» **WHAT NEEDS TO BE DONE**
With the pictures excluded, output only the lines from the one containing "Hayvanlara verilen özel" through the last line of the entries, unchanged.

» **DATA TO USE**
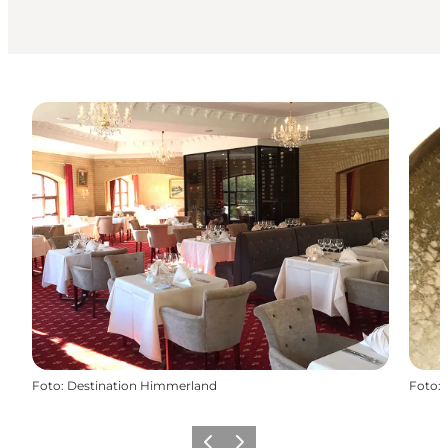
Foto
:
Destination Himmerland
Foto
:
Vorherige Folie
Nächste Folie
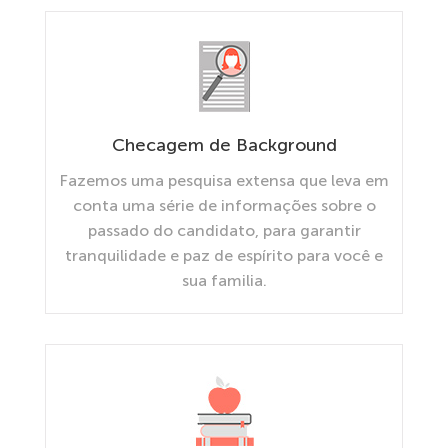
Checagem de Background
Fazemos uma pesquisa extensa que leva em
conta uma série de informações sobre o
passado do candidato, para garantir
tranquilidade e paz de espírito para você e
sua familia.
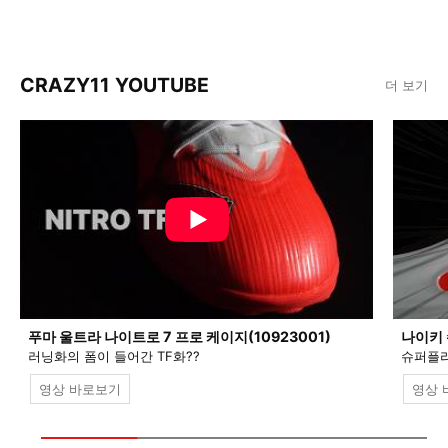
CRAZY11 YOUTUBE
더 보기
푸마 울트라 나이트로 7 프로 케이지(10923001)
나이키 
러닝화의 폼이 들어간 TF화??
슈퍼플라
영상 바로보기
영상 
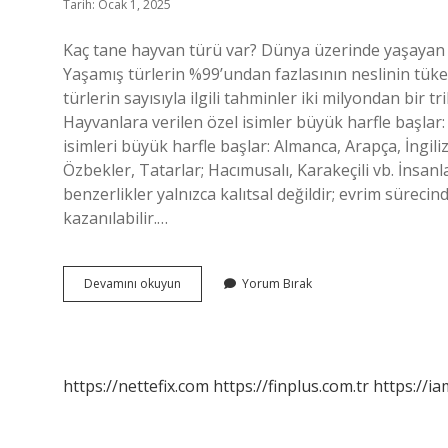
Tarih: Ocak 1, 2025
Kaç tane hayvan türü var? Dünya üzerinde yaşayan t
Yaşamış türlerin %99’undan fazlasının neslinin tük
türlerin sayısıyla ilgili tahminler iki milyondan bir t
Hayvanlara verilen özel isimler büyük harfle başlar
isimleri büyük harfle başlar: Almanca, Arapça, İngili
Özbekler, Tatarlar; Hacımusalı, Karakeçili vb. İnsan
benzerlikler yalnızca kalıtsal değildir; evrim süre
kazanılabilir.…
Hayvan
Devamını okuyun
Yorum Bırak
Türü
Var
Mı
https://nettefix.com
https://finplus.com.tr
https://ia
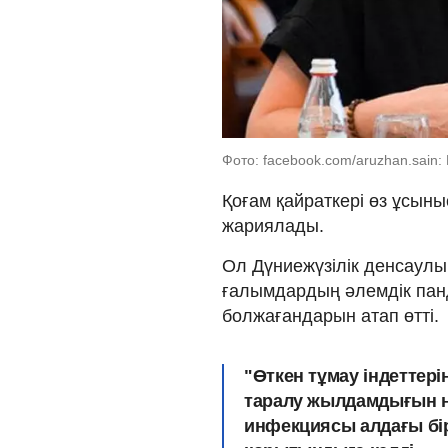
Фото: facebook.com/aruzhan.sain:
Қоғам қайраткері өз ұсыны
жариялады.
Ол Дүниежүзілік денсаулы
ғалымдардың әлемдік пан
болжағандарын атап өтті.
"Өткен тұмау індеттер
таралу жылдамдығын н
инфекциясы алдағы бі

» **SOLUTION FOR THIS EXERCISE**
Hayvanlara verilen özel isimler büyük harfle başlar
isimleri büyük harfle başlar: Almanca, Arapça, İngili
Özbekler, Tatarlar; Hacımusalı, Karakeçili vb. İnsan
benzerlikler yalnızca kalıtsal değildir; evrim süre
kazanılabilir.…
Hayvan
Devamını okuyun
Yorum Bırak
Türü
Var
Mı
https://nettefix.com
https://finplus.com.tr
https://ia
Фото: facebook.com/aruzhan.sain:
Қоғам қайраткері өз ұсыны
жариялады.
Ол Дүниежүзілік денсаулы
ғалымдардың әлемдік пан
болжағандарын атап өтті.
"Өткен тұмау індеттер
таралу жылдамдығын н
инфекциясы алдағы бі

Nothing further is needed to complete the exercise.